Purpose Increasing children survive staged Fontan palliation and structured follow-up is becoming increasingly important. We assessed how these patients are currently followed-up, to design a more robust system ensuring the multi-organ impact of the Fontan circulation is adequately assessed, allowing early optimisation and treatment of complications.
Methods Patients who had undergone Fontan completion prior to 16 years were identified and post-Fontan investigations recorded. Cardiac MRI, cardiac MRI catheterization (used as the primary diagnostic invasive technique in our institution), exercise tests (both treadmill and cardiopulmonary exercise test, CPET) and abdominal ultrasound were recorded.
Results 367 patients were identified – 69 were excluded as followed-up at other cardiac centres. 126 (42%) had a cardiac MRI, 37 (12%) cardiac catheterisation and 22 cardiac MRI and MRI catheter. The median (range) of the first MRI was 5.6 (0.01–13.2) years and 4.6 (0.04–10.3) years for MRI cardiac catheterization. CPET were performed later with at a median of 8.8 (0.8–14.9) years. 16 (5%) patients had a one-off abdominal ultrasound scan, with a further 8 (2%) patients who had multiple ultrasound scans.

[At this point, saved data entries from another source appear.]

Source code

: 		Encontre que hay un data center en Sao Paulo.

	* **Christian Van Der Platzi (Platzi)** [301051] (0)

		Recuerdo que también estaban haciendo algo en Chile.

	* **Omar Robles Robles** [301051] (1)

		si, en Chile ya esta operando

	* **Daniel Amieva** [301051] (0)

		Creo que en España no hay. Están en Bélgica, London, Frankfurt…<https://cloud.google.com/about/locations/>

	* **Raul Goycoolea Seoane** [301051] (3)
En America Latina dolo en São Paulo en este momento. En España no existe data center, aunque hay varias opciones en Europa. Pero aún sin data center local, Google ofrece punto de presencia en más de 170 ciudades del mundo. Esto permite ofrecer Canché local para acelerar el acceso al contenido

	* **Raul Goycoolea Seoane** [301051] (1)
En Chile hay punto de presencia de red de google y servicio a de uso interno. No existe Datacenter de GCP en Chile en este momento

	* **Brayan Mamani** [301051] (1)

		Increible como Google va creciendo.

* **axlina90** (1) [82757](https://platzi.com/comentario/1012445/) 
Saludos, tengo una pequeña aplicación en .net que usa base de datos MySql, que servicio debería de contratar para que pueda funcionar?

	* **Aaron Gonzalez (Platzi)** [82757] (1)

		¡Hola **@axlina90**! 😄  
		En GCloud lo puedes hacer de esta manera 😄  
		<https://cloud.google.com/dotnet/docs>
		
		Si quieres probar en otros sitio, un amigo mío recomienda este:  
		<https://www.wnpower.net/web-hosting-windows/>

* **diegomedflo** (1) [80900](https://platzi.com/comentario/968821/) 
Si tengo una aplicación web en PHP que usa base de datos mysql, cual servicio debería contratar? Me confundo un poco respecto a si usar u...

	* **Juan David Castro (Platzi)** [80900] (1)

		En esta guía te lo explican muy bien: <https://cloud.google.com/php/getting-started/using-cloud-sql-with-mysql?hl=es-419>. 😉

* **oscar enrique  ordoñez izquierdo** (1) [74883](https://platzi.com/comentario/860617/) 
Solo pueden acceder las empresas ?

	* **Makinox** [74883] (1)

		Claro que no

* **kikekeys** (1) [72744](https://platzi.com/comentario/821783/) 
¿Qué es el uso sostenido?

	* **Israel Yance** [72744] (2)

Conclusion This review demonstrates wide variation in referral practice for investigations and relatively low use of CPET. This may be related to the minimum height requirement of the exercise bike, or that patients are not being referred until they are symptomatic. Internationally there is a move to formalised Fontan follow-up with recognition of the multi-organ complications and early intervention. Based on this audit we are designing a single-ventricle programme to try to achieve these aims.